During the night between July 15 and 16, vandals spray-painted the entrance to St. Joseph’s church in New Haven, Connecticut, profaning the building with satanic symbols and others, including an upside-down pentagram in a circle.

The Archdiocese of Hartford, Connecticut, said on Facebook that the incident followed “an apparent trend of desecrating Catholic spaces throughout the nation, as evidenced by incidents in Chattanooga, Queens, Boston, Sacramento, and Ocala.”

“The underlying motive of these sacrilegious attacks is clear: to intimidate and instill fear in the hearts of those who worship Christ,” the Archdiocese said. “However, our cherished Catholic faith has survived for 2,000 years in the faces of many different oppressors, and it is not about to yield now.”

The string of incidents became so notorious that they drew an official reaction from leaders of the U.S. Bishops’ conference (USCCB), who denounced the acts of vandalism, arson, and desecration of Catholic sites.

Miami Archbishop Thomas G. Wenski, chairman of the Bishops’ Committee on Religious Liberty, and Oklahoma City Archbishop Paul S. Coakley, chair of the Committee on Domestic Justice and Human Development, issued a joint statement decrying the repeated incidents of church vandalism and fires.

“In the last few weeks, we have witnessed, among other things, one church rammed with a car and set on fire, as well as statues of Jesus Christ and of the Virgin Mary defaced or even beheaded,” the bishops noted. “An historic mission church has also been badly damaged by fire, and the cause is still under investigation.”

“Whether those who committed these acts were troubled individuals crying out for help or agents of hate seeking to intimidate, the attacks are signs of a society in need of healing,” the bishops noted in their statement.

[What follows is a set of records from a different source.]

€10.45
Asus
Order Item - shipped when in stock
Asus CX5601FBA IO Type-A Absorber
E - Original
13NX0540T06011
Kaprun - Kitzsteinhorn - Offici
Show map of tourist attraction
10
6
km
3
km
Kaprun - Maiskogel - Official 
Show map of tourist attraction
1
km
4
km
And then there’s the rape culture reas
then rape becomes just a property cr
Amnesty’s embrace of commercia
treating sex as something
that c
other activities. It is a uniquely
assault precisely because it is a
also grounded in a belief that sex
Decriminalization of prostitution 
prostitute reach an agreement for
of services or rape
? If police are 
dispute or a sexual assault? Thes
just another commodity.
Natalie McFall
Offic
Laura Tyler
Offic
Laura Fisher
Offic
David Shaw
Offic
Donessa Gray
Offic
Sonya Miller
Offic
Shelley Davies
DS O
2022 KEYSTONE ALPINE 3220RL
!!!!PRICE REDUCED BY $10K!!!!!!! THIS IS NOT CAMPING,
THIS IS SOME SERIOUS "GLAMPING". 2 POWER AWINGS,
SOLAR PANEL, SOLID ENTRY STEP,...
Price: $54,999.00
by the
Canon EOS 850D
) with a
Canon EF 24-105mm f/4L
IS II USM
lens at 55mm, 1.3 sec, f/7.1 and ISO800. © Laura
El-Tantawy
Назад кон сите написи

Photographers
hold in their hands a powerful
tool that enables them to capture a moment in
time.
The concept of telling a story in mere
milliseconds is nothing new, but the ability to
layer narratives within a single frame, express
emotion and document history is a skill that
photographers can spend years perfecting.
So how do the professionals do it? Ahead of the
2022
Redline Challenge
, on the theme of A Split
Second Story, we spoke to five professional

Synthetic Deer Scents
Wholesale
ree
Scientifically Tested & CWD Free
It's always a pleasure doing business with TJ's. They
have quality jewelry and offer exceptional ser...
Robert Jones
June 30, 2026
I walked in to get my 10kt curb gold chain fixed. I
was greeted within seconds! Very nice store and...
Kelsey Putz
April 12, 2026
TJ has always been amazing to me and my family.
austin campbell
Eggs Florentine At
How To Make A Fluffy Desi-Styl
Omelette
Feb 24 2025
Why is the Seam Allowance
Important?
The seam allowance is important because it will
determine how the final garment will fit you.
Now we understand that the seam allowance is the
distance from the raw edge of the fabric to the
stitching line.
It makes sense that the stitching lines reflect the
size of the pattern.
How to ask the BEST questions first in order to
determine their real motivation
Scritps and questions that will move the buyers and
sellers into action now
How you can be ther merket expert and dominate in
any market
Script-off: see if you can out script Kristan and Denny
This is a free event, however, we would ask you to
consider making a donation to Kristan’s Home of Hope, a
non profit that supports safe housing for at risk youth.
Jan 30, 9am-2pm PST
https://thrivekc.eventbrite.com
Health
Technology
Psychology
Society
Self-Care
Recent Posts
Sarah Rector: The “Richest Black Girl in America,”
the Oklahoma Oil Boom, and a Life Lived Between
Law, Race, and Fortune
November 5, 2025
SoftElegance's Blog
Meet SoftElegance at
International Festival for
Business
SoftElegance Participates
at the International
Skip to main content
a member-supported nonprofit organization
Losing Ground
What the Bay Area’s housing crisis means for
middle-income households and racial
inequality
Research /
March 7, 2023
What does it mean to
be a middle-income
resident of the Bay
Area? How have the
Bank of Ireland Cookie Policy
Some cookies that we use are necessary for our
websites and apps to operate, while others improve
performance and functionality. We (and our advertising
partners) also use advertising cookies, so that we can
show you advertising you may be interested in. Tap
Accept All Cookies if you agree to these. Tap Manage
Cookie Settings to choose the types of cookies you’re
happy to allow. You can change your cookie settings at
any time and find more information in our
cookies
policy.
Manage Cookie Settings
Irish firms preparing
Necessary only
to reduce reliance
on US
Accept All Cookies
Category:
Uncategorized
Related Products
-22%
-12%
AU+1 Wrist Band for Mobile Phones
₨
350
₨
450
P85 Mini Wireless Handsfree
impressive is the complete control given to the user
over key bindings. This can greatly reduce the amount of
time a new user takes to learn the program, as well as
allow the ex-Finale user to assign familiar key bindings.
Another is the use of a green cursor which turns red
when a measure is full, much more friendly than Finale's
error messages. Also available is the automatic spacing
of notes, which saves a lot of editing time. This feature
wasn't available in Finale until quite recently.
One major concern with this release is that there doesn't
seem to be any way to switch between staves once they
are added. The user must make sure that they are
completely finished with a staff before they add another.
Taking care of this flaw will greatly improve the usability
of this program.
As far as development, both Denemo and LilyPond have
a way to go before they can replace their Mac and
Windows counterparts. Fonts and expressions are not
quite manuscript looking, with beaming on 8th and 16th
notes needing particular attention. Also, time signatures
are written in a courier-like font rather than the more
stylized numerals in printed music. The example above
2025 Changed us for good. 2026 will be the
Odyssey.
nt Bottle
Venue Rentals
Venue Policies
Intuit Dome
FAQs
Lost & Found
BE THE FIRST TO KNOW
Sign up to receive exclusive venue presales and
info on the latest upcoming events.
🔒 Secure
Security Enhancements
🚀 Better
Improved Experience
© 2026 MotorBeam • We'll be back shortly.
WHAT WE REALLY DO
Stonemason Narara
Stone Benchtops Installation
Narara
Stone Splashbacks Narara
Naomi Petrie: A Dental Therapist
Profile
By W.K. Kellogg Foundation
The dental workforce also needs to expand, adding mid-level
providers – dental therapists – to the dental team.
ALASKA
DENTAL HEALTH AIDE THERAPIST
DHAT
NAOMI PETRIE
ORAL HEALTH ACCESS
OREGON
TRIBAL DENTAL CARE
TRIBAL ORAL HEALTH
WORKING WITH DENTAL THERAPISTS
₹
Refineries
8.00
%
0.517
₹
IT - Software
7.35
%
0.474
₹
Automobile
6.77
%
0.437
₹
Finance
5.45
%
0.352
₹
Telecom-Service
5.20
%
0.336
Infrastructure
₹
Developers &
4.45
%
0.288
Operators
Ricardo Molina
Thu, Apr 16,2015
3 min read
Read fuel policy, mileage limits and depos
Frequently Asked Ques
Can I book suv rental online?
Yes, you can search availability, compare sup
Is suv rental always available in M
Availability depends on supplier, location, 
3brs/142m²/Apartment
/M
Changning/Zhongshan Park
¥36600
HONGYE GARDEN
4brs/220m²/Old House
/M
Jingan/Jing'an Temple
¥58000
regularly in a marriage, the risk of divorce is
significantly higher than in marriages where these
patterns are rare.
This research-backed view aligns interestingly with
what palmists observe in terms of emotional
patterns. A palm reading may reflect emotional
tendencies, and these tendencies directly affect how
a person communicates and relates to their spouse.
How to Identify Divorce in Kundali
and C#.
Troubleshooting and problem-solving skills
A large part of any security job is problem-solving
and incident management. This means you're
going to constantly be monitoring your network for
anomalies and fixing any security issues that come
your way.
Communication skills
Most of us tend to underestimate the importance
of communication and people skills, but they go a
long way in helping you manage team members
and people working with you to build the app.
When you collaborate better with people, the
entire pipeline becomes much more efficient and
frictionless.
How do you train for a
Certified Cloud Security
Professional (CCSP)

“In those incidents where human actions are clear, the motives still are not,” they continued. “As we strain to understand the destruction of these holy symbols of selfless love and devotion, we pray for any who have caused it, and we remain vigilant against more of it.”

“Our nation finds itself in an extraordinary hour of cultural conflict. The path forward must be through the compassion and understanding practiced and taught by Jesus and his Holy Mother,” they said. “Let us contemplate, rather than destroy, images of these examples of God’s love.”